Segment Start: Given records

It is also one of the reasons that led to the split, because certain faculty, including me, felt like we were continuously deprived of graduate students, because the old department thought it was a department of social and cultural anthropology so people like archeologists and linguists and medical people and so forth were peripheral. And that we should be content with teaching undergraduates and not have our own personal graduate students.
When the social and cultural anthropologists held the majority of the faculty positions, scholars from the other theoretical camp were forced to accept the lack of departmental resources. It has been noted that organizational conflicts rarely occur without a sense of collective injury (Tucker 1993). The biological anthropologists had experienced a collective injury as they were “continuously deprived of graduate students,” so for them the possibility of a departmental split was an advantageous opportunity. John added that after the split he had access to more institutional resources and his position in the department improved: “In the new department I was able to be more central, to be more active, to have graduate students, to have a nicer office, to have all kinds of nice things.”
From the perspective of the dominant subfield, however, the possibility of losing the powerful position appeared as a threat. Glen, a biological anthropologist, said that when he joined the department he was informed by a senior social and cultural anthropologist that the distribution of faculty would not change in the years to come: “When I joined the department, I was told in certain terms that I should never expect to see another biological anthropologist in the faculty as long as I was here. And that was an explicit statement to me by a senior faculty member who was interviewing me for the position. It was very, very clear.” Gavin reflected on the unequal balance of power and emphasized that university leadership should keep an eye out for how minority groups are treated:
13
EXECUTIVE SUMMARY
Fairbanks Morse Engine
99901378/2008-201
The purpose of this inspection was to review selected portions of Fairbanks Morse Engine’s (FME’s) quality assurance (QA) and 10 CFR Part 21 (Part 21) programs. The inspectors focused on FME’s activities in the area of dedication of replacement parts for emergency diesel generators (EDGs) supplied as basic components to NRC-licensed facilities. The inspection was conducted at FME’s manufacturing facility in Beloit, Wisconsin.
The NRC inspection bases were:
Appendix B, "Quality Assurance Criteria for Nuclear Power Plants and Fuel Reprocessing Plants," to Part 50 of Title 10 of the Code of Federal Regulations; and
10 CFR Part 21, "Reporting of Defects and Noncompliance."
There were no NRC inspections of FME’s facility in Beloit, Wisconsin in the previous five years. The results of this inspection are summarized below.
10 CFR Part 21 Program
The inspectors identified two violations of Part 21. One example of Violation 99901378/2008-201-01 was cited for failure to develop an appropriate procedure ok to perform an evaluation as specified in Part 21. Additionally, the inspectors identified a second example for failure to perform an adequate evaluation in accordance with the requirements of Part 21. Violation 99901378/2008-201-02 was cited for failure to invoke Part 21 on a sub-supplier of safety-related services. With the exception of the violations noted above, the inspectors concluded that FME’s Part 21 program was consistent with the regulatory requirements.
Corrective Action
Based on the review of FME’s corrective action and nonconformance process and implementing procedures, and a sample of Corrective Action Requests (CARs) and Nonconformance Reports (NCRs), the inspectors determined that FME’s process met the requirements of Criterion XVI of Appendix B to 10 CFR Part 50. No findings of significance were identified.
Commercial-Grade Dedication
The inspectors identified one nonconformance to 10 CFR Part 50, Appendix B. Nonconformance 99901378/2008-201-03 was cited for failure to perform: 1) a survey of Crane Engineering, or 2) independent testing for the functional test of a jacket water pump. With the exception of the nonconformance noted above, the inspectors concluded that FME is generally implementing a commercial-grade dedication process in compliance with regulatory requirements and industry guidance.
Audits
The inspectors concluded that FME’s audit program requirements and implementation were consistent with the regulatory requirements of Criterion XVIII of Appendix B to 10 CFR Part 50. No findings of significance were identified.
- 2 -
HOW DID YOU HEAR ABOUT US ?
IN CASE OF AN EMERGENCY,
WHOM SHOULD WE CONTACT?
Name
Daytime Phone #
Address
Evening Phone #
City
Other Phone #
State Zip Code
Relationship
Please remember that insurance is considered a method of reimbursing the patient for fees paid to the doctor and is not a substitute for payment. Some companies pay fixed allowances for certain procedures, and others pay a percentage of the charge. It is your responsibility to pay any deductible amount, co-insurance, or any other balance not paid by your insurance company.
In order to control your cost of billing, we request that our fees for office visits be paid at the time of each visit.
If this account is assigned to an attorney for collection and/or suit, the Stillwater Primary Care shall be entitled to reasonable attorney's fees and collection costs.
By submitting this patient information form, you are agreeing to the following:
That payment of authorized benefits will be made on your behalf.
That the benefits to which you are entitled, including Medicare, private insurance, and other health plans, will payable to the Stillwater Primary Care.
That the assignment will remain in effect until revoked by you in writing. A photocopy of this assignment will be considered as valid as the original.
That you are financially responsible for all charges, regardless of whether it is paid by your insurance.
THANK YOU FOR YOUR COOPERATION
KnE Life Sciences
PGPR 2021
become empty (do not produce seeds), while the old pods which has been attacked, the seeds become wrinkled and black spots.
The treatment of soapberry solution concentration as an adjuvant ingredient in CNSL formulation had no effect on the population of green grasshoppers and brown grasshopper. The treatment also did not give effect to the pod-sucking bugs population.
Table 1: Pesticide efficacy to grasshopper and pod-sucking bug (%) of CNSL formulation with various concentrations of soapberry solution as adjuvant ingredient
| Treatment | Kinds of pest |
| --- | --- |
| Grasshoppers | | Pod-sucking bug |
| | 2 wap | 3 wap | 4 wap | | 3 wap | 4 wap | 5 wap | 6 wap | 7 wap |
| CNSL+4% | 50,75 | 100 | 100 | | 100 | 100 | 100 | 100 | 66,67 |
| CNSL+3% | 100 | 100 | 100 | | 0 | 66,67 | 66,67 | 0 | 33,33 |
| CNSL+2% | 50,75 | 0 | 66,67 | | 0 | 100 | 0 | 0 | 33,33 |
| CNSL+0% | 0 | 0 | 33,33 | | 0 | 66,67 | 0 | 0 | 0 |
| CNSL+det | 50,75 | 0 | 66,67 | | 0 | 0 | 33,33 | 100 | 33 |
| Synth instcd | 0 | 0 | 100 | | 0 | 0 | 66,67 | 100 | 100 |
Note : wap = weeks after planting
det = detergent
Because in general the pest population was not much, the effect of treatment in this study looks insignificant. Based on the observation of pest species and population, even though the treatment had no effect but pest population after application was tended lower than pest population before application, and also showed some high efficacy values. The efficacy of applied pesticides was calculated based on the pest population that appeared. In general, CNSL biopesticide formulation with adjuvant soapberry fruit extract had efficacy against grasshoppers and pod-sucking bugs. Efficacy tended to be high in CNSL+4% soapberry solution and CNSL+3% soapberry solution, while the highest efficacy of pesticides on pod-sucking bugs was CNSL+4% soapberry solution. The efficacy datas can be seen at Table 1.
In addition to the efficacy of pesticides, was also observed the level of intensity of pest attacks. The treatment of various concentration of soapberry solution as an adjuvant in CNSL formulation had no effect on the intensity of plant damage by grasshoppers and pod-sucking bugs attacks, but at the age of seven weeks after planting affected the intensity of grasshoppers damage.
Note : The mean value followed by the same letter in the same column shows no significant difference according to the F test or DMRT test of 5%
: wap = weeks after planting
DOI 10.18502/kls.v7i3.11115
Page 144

Segment End: Given records

§ What the exercise asks
Which lines above contain the word "significance"? List them.

§ Solution to this task
Based on the review of FME’s corrective action and nonconformance process and implementing procedures, and a sample of Corrective Action Requests (CARs) and Nonconformance Reports (NCRs), the inspectors determined that FME’s process met the requirements of Criterion XVI of Appendix B to 10 CFR Part 50. No findings of significance were identified.
The inspectors concluded that FME’s audit program requirements and implementation were consistent with the regulatory requirements of Criterion XVIII of Appendix B to 10 CFR Part 50. No findings of significance were identified.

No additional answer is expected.